The album is of course, a leap forward for more reasons than it’s digital format. Invited by BBC DJ and music-historian Gilles Peterson to record in Cuba, Mala in Cuba marks a major step away from the basements of South London. The jazz-inflected pianos of the introduction alone let us know that this is completely new experience for the DMZ veteran, but what’s amazing is just how seamlessly the new and the familiar come together.

Not particularly, it affected my thought process somewhat indirectly but when it came down to it, I didn’t think “ah well, we’ll cut the low end because of home listening.” It was still made with sound system culture in mind.

While the underlying rhythms reflect the island’s history and track titles such as “The Tourist” offer nods to their Latin foundations, the album as a whole holds true to DMZ’s soundsystem roots. Congas clash with heavy snares, dark ambiance calls to mind Dubstep classics and electronic bass lines even make an appearance on the ominous album highlight, “The Tunnel.” Far from a world-music jam, Mala in Cuba is a reconstructed beast of an album, one that promises to satisfy thousands of DJs who’ve been waiting on fresh plates from the master.

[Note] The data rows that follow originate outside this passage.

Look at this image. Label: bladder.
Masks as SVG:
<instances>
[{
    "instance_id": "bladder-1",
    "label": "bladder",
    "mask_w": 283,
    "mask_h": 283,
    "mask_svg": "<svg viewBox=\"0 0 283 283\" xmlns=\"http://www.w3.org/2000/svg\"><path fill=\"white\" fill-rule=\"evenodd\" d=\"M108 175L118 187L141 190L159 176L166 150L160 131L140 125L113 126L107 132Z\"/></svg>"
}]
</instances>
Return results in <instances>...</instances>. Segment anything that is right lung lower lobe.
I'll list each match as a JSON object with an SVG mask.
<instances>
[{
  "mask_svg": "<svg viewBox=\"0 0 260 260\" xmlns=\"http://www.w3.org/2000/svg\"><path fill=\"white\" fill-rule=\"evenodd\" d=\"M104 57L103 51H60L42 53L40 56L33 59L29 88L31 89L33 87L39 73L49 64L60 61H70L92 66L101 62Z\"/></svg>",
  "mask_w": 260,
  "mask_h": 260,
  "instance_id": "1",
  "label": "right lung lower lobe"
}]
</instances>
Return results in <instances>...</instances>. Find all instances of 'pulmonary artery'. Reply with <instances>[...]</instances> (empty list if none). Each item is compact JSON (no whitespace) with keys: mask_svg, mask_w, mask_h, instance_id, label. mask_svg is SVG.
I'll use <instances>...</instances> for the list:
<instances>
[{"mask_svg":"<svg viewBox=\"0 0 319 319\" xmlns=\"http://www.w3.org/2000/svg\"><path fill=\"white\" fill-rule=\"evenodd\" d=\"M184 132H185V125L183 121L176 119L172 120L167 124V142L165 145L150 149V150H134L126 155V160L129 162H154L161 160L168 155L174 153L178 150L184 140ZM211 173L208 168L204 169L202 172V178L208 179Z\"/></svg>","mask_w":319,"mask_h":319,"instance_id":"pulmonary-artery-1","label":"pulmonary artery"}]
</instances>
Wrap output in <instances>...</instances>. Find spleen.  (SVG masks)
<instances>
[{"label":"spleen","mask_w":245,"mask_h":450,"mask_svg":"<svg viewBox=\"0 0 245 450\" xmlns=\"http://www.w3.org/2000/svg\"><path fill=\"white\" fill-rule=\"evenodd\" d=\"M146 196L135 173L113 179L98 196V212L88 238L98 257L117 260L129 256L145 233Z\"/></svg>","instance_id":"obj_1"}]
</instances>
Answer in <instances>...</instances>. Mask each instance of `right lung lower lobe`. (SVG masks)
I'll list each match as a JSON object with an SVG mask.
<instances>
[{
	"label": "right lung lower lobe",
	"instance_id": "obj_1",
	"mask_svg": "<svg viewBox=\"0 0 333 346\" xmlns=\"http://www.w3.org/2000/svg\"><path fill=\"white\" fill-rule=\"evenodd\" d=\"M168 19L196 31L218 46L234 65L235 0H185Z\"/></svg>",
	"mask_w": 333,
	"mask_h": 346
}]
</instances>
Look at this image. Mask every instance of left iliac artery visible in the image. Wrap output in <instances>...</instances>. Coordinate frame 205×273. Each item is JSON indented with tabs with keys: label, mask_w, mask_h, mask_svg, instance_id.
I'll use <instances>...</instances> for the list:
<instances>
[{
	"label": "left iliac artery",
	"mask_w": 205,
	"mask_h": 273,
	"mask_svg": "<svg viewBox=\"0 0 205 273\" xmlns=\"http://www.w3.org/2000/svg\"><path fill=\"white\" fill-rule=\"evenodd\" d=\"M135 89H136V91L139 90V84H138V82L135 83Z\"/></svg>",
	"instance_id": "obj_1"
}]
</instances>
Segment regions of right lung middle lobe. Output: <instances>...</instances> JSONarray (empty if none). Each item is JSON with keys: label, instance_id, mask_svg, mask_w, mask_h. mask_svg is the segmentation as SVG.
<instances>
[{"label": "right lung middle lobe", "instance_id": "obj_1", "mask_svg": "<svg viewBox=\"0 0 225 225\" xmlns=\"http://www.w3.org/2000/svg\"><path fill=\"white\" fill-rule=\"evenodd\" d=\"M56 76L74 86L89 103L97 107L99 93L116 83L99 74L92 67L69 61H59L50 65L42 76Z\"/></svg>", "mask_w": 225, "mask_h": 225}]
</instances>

Sometimes I would keep just the high-hat pattern and that would be enough to spur a whole new direction. Just the feel and the vibe of the rhythms really spurred this project. Because I had all the stems, I could take that one element and then rebuild a track around it. My music is quite dark so often times elements would be used in pieces but there’s one track on the CD where I really let the band loose.

The soul of Mala in Cuba can be found in its rhythms. While mostly sticking to the 140BPM tempo he’s most familiar with, the producer nonetheless made the most of the live band, deconstructing traditional forms, both his and there, until the results were a hybrid of both. Deviating from dance music constraints, the results are equally inspiring: “Como Como” featuring Dreiser & Sexto Sentido creeps at an unorthodox pace, vocal samples floating in the mix, the specter of dub gone island-hopping. Elsewhere, it’s hard to even keep time: album highlight “Ghost” is powerful reminder that above all else, Dubstep brought back rhythmic complexity to electronic music in a decade where 4 on the 4 monotony was the standard.

The darkness just lets people lose their inhibitions, but it’s more for me really. I just feel more comfortable in the dark and it lets me do me. I’ve played a lot of big festivals with lasers and there’s definitely a place for it but my preference is in the dark. I just don’t like when they pair you up with someone doing visuals and it’s like…they’re not even listening to the music!

A few weeks before I heard the album and before we spoke. I caught Mala live with his partner in crime Coki. Whereas too many DJs opt for a maximalist light show, the minimalist lighting contributed immensely to the vibe. In between classics and unreleased gems, we heard glimpses of Cuban horns and dense poly-rhythms. It’s a testament to the quality of the artistry that barely a soul noticed: they just knew they were rocking out to good music.

“I don’t like talking about the future until it’s the present but I will say that I feel extremely lucky and extremely blessed to have worked with Gilles and Roberto Fonseca, Brownswood and Havana Cultura.”